The day after I posted this a friend of mine called and said that a charter school that I was interested in (but it was too late to enroll in) had some openings left. I went and toured the school and talked to the principal yesterday. It's very small with small classes and the Kindergarten looked like fun, not structured. I enrolled the girls.

I am really struggling with this, because it is something I never thought I would do. I really believe in unschooling/ homeschooling and I feel like a failure. If I think about it too much the guilt is overwhelming. I felt like whatever was holding me back from getting things together around here was negatively affecting the girls. I don't know if it's the pregnancy or my toddler or what, but I just couldn't seem to catch up. Plus, the girls were begging to go to school everyday.
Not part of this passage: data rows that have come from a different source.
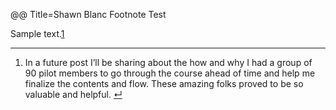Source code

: @@ Title=Shawn Blanc Footnote Test

<p>Sample text.<a class="fn" href="#fc_fn1" id="fc_fnr1">1</a></p>

<div class="footnotes">
	<hr />
	<ol>
		<li id="fc_fn1">In a future post I&#8217;ll be sharing about the how and why I had a group of 90 pilot members to go through the course ahead of time and help me finalize the contents and flow. These amazing folks proved to be so valuable and helpful. <a href="#fc_fnr1" title="Back To Top">&#8629;</a>
		</li>
	</ol>
</div>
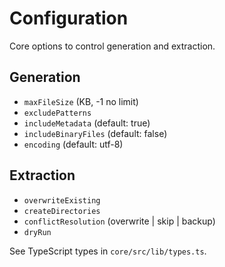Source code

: # Configuration

Core options to control generation and extraction.

## Generation

- `maxFileSize` (KB, -1 no limit)
- `excludePatterns`
- `includeMetadata` (default: true)
- `includeBinaryFiles` (default: false)
- `encoding` (default: utf-8)

## Extraction

- `overwriteExisting`
- `createDirectories`
- `conflictResolution` (overwrite | skip | backup)
- `dryRun`

See TypeScript types in `core/src/lib/types.ts`.

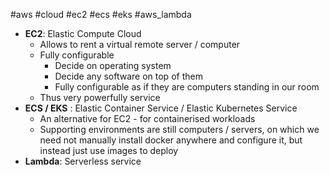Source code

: #aws #cloud #ec2 #ecs #eks #aws_lambda
- **EC2**: Elastic Compute Cloud
	- Allows to rent a virtual remote server / computer
	- Fully configurable
		- Decide on operating system
		- Decide any software on top of them
		- Fully configurable as if they are computers standing in our room
	- Thus very powerfully service
- **ECS / EKS** : Elastic Container Service / Elastic Kubernetes Service
	- An alternative for EC2 - for containerised workloads
	- Supporting environments are still computers / servers, on which we need not manually install docker anywhere and configure it, but instead just use images to deploy
- **Lambda**: Serverless service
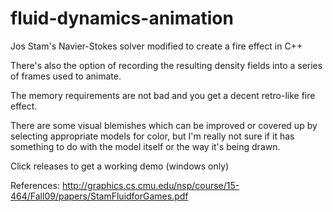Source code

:# fluid-dynamics-animation
Jos Stam's Navier-Stokes solver modified to create a fire effect in C++

There's also the option of recording the resulting density fields into a series of frames used to animate.

The memory requirements are not bad and you get a decent retro-like fire effect.

There are some visual blemishes which can be improved or covered up by selecting appropriate models for color, 
but I'm really not sure if it has something to do with the model itself or the way it's being drawn.

Click releases to get a working demo (windows only)

References:
http://graphics.cs.cmu.edu/nsp/course/15-464/Fall09/papers/StamFluidforGames.pdf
Also, I didn't feel pressured to teach them "academics" but they were getting interested in reading and writing and asking how to write this and what does this say kind of stuff. I hadn't expected them to show an interest until much later, but felt like I should meet their needs if they wanted to know.

So we are going to try the school for a week and see how it goes. If the girls are not ready then I will just have to pull myself up by the bootstraps a little earlier. I did not like the 1st grade at the school (too much structure) so my plan is to have things caught up by next school year, and be ready to homeschool.

I hope that noone thinks that their advice wasn't appreciated, because it really is, and I'm going to need it for next year or if the girls find that they don't like school.